The two find themselves suddenly thrust together from 10 p.m. to 6 a.m. every night. They both learn about the other’s perspective on life and society and how it compares to his own. They both have vastly different perspectives on various social and political issues, ranging from the corporation they work for to white privilege and racial inequality in America.

Throughout the film, Stanley and Jevon both form some sort of respect for each other. They often aren’t afraid to discuss their differences and experiences, but this also leads to conflict between the two of them. Even though they both grew up and reside in the same town, they live in two entirely separate worlds. Jevon grew up in a world where he’s often defined by his race and the assumptions people make of him because of it. Stanley, on the other hand, has found it nearly impossible to get ahead and out of his poor financial situation. As a result, Stanley has found himself stuck at the same job for most of his life. It’s an incredibly interesting dynamic to watch, and both characters undergo immense personal growth simply by seeing the viewpoints of the other.

The wonderful performances from Jenkins and McGhie add to the fascinating dynamic between the two.

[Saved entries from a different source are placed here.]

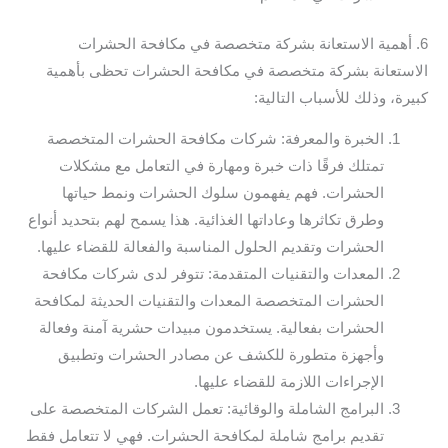
6. أهمية الاستعانة بشركة متخصصة في مكافحة الحشرات
الاستعانة بشركة متخصصة في مكافحة الحشرات تحظى بأهمية
كبيرة، وذلك للأسباب التالية:
الخبرة والمعرفة: شركات مكافحة الحشرات المتخصصة
تمتلك فرقًا ذات خبرة ومهارة في التعامل مع مشكلات
الحشرات. فهم يفهمون سلوك الحشرات ونمط حياتها
وطرق تكاثرها وعاداتها الغذائية. هذا يسمح لهم بتحديد أنواع
الحشرات وتقديم الحلول المناسبة والفعالة للقضاء عليها.
المعدات والتقنيات المتقدمة: تتوفر لدى شركات مكافحة
الحشرات المتخصصة المعدات والتقنيات الحديثة لمكافحة
الحشرات بفعالية. يستخدمون مبيدات حشرية آمنة وفعالة
وأجهزة متطورة للكشف عن مصادر الحشرات وتطبيق
الإجراءات اللازمة للقضاء عليها.
البرامج الشاملة والوقائية: تعمل الشركات المتخصصة على
تقديم برامج شاملة لمكافحة الحشرات. فهي لا تتعامل فقط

The two are very different performers playing two polar opposite characters. Jenkins is more of a classic actor — he embraces the persona of his character and seemingly attempts to push himself out of his own head in order to embody the mindset and views of Stanley. McGhie, on the other hand, seems to be approaching Jevon through a more personal direction. Instead of trying to act like someone else, he brings a lot of himself to the role. It’s a more subtle and relaxed performance that doesn’t get caught up in the minutia. 

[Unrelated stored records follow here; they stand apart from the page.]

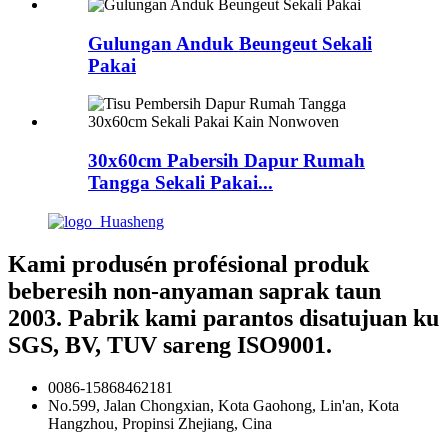
Gulungan Anduk Beungeut Sekali
Pakai
30x60cm Pabersih Dapur Rumah
Tangga Sekali Pakai...
Kami produsén profésional produk
beberesih non-anyaman saprak taun
2003. Pabrik kami parantos disatujuan ku
SGS, BV, TUV sareng ISO9001.
0086-15868462181
No.599, Jalan Chongxian, Kota Gaohong, Lin'an, Kota
Hangzhou, Propinsi Zhejiang, Cina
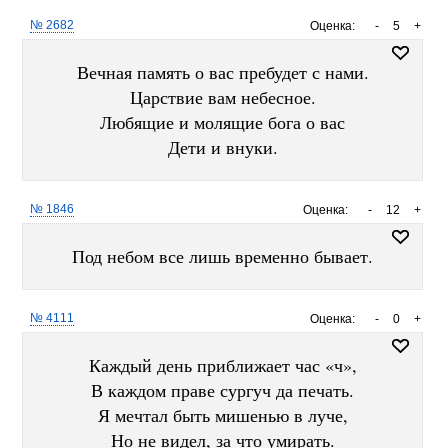
№ 2682
Оценка:
-
5
+
Вечная память о вас пребудет с нами.
Царствие вам небесное.
Любящие и молящие бога о вас
Дети и внуки.
№ 1846
Оценка:
-
12
+
Под небом все лишь временно бывает.
№ 4111
Оценка:
-
0
+
Каждый день приближает час «ч»,
В каждом праве сургуч да печать.
Я мечтал быть мишенью в луче,
Но не видел, за что умирать.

Seeing these different approaches to performance on screen at the same time emphasizes the differences of the lead characters. It allows both characters to have their own space in the film, which ultimately results in the characters being equal in terms of the film’s focus. Neither of them is given any more or less narrative or emotional importance than the other. 

“The Last Shift” is an excellent example of a film that deliberately ends the story without a conclusion, but that lack of a satisfying ending makes the movie all the more powerful. 

Without going into too much detail about the film’s conclusion, “The Last Shift” highlights how one’s differences can affect their views of and even their actions toward others. It shows that everyone has their own struggles and demons to overcome, and this can often lead to mistreatment of others. The film also demonstrates that after said mistreatments, life often unjustly moves on without any sort of repercussions or consequences for one’s actions. “The Last Shift” manages to convey this idea by not actively pitting its two characters against each other, but rather placing them in the same setting and letting their beliefs and differences naturally guide them to the film’s conclusion. It makes it feel like an incredibly realistic scenario, which only adds to the drama of it all. 

Because of the small nature of the film and the general lack of public awareness of it, “The Last Shift” is a film that will likely be unjustly overlooked by many. 

I found the film to be an incredibly dynamic look at how two people — living in similar circumstances — can have vastly different life experiences. The movie explores both their differences and their similarities, and consequently leaves the audience reflecting on how their own experiences have shaped their personalities.